### [Passage]
"""

Remember those super-hard games from the 8/16-bit era? Well, it’s come back to haunt with this little game that is so simple in design yet so hard in execution. You guide an orange block over spikes and pits to the end of the level. All you do is tap to jump and hold to do quick jumps. It sounds simple, but the levels are brutally hard because they require precise skill and focus. There is a practice mode that lets you drop the flag with a touch of a button, and when you die, you respawn there instead of at the beginning of the level.
Of course, you can delete these flags if you spawn one in the wrong area, but man, this game is almost impossible! The game has a nice soundtrack that flows with your jumping, but most people will hate this game due to its high difficulty level. All I have to say is that hardcore platformer fans will die for this game and love it. All I wish is that there was an easy mode or something, but there’s a lot of great game here for a buck.
You are Nyx, who is a winged goddess that falls in love with Icarus, but the sun-god Helios releases rage upon the gods and burns the earth into a fiery apocalypse, but you insist on defying the gods to save Icarus. While the story isn’t very deep, there is one there, and you do want to see what happens to Icarus at the end. Not very often will you run into “cut scenes” that have just some text across the screen and gibberish being spoken. This is an indie game after all, so you are probably coming for the unique gameplay.

"""

### [Questions to answer]
- 1) In the game reviews, what color is the block you guide over spikes and pits?
- 2) Continue the game reviews from the point where they stop.
The data that comes next has no connection to the game reviews.

### [Information provided]
"""

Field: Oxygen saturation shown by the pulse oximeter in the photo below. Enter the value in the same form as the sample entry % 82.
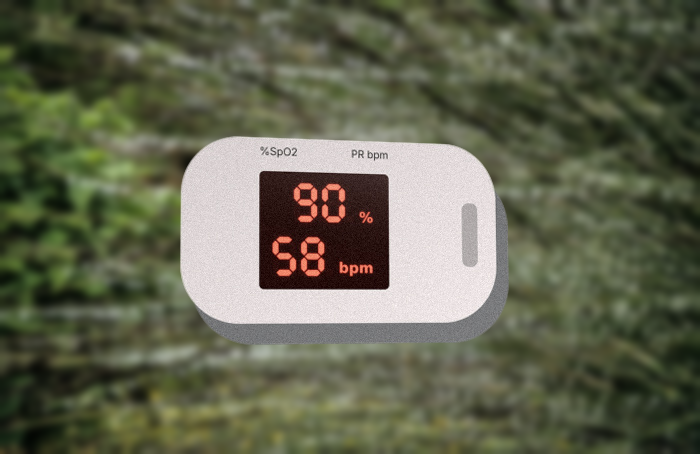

"""

### [Expected outputs]
- 1) Orange.

- 2)
While originally designed for the Wii, it works well on a mouse and keyboard. You control Nyx’s power with your mouse and hers with the keyboard. You can jump up to five times and also glide for about 8 seconds, and these are keys to gameplay. Jumping around is the main part of the game, and you must time everything carefully. The game is not a breeze, and even the platforming is tricky thanks to the game’s ability to make you multitask. With the mouse, you can move certain blocks around, shoot lightning, move fireballs, and pull around pillars. There is a lot to the gameplay, so you have to really play it to understand how deep it is. You have to be able to move Nyx around while also manipulating the environment with the mouse, or you will never get anywhere.
While the unique combo works well, it does get very difficult at points. The first couple of levels are novel and neat, but then the game quickly feels repetitive and tiresome until you start learning new powers later on in the game. While the gameplay is unique and deep, it’s really the same thing over and over again. Jump around 50 platforms and move this block or pillar around. Each level looks the same, and the art style has a Greek mythology theme to it, but the textures are flat, and no visual upgrades were given for the PC version. I also felt the physics was a little floaty because everything moved like there was little gravity.
The checkpoints are a little unfair because they are put in weird spots. Instead of sticking them right before a really hard section, you have to go through an easy section to get back to where you died. There are also only a couple of boss fights, and they are fairly easy due to the better accuracy of a mouse over the Wiimote. Overall, NyxQuest is a fun little indie game that really challenges your multitasking skills.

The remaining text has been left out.